The petitioners also argue that Mr. Odinga’s withdrawal should have reset the election clock, allowing for all the parties to hold fresh talks on nominations. That process, presumably, could have resulted in a candidate for Mr. Odinga’s political party, but it also would have delayed the elections for at least another 30 days — or perhaps longer, depending on the court’s interpretation of Kenya’s election law and the court’s prior rulings.

Mr. Khalifa argued that the petition was also motivated by a hope to save off more widespread violence.
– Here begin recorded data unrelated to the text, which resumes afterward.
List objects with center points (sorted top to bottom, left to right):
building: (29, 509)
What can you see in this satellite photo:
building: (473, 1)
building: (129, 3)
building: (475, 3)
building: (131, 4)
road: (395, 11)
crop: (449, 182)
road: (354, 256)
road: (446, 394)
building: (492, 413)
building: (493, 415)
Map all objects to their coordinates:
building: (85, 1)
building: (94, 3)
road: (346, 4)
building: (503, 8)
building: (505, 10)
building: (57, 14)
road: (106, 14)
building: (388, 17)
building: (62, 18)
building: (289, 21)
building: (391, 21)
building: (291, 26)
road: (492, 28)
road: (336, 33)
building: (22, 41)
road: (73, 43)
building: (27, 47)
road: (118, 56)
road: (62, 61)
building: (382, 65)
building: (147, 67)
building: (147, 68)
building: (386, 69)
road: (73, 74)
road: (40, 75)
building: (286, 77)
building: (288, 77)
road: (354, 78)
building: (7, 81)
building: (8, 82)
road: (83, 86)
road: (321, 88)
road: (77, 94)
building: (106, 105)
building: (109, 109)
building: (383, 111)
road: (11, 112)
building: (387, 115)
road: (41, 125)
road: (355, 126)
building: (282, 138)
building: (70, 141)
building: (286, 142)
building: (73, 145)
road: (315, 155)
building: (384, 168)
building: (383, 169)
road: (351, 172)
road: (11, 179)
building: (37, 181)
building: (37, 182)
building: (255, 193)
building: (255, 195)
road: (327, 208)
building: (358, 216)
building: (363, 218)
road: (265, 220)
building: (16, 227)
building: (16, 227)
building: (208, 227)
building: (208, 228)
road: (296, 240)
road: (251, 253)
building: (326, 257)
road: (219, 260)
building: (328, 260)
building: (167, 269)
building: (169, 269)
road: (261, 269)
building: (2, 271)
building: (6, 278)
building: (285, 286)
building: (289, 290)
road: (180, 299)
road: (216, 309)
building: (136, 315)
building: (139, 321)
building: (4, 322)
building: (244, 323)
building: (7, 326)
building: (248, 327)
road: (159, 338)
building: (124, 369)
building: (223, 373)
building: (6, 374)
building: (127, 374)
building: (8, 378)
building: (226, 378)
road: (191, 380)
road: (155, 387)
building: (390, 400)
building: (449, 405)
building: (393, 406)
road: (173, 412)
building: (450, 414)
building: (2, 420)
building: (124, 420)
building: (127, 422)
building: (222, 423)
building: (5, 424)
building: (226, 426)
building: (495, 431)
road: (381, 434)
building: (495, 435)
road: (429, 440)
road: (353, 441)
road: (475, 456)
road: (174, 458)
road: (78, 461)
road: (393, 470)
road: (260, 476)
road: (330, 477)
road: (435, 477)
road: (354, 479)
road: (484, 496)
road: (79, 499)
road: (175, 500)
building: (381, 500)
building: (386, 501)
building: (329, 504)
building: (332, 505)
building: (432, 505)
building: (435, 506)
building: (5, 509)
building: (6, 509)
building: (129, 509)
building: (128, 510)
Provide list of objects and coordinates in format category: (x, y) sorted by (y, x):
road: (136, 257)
Nearly 70 people have been killed at the hands of state security forces, according to human rights groups.

“This is a very very dangerous situation,” he said by telephone from Mombasa, Kenya’s second-largest city after Nairobi. “The state of things now worries us. There is so much more tribal animosity now than ever before.”

“This country, it can easily go the Rwanda way,” he added, invoking the 1994 genocide in the East African country.

Mr. Kenyatta, however, has consistently demanded that the vote happen without additional delays.

The court scheduled the new hearing a day after 20 ambassadors from Europe, the United States and Australia issued a joint statement acknowledging that “the deteriorating political environment” and “inflammatory rhetoric, attacks on institutions, and growing insecurity all make holding a credible and fair poll more difficult.”

But at the same time, Western diplomats have been pushing for a vote sooner rather than later.

“I don’t want to suggest by this remark that I’m saying the election has to be held on Oct. 26, but this election cycle at some point does have to come to an end,” Robert F. Godec, the United States ambassador to Kenya, said at a news conference on Monday.

Mr. Ndubi, the lawyer representing the petitioners, said reports of intimidation and violence also undermined the credibility of the scheduled poll.

Two key opposition politicians were charged in court on Monday with interference in election activities and intimidating elections officials. One of them was Mr. Odinga’s sister, Ruth, who is deputy governor of Kisumu County, an opposition stronghold.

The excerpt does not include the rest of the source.